Re: [PATCH 2/2] PCI: Disable PCIE hotplug interrupts early when msi is disabled

From: Feng Tang
Date: Wed Feb 05 2025 - 01:32:21 EST


On Tue, Feb 04, 2025 at 10:14:10AM +0100, Lukas Wunner wrote:
> On Tue, Feb 04, 2025 at 01:37:58PM +0800, Feng Tang wrote:
> > There was a irq storm bug when testing "pci=nomsi" case, and the root
> > cause is: 'nomsi' will disable MSI and let devices and root ports use
> > legacy INTX inerrupt, and likely make several devices/ports share one
> > interrupt. In the failure case, BIOS doesn't disable the PCIE hotplug
> > interrupts, and actually asserts the command-complete interrupt.
> > As MSI is disabled, ACPI initialization code will not enumerate root
> > port's PCIE hotplug capability, and pciehp service driver wont' be
> > enabled for the root port to handle that interrupt, later on when it is
> > shared and enabled by other device driver like NVME or NIC, the "nobody
> > care irq storm" happens.
> >
> > So disable the pcie hotplug CCIE/HPIE interrupt in early boot phase when
> > MSI is not enbaled.
>
> So I think this issue should go away if disabling the interrupt
> by portdrv is no longer conditional on
>
> (pcie_ports_native || host->native_pcie_hotplug)
>
> like I've just proposed here:
>
> https://lore.kernel.org/r/Z6HYuBDP6uvE1Sf4@xxxxxxxxx/
>
> ... in which case this patch won't be necessary. Can you confirm that?
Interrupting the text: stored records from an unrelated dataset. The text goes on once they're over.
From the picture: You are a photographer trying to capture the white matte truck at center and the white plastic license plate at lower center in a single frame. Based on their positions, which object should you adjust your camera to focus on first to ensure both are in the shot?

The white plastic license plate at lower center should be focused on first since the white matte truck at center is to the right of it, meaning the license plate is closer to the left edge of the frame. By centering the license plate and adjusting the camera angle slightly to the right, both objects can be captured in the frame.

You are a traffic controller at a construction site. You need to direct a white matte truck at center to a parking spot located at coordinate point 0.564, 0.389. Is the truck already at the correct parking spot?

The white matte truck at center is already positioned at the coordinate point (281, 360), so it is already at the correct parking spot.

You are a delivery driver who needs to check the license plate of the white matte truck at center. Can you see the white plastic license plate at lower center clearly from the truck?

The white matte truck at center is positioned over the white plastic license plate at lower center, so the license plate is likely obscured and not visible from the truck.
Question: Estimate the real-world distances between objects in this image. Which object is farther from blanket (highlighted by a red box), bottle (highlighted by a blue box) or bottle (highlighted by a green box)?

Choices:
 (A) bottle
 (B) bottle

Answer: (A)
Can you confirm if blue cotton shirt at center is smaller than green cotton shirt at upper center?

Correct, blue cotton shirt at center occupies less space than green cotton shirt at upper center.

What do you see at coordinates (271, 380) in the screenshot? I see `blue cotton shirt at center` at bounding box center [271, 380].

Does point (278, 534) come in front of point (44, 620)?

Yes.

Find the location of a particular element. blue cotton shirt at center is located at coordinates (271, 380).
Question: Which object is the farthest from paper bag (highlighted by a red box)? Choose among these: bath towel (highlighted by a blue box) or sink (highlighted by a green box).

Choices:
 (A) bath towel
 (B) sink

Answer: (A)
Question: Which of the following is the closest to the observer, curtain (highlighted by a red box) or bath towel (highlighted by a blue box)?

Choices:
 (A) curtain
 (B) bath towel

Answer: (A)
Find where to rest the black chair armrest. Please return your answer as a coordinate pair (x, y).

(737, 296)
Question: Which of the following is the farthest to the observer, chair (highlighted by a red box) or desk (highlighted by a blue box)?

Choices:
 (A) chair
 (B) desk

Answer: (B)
Thanks for the suggestion! I will try to get the platform for test,
and report back.

As for the change,
+ if (!IS_ENABLED(CONFIG_HOTPLUG_PCI_PCIE))
+ pcie_capability_clear_word(dev, PCI_EXP_SLTCTL,
+ PCI_EXP_SLTCTL_CCIE | PCI_EXP_SLTCTL_HPIE);

The CONFIG_HOTPLUG_PCI_PCIE is always enabled on our platform and many
distros, I guess the check needs to be removed, which sees the 1 second
waiting again, and need the waiting logic in 1/2 patch?

Thanks,
Feng

>
> You can split the change I've proposed into two patches if you like.
>
> Thanks,
>
> Lukas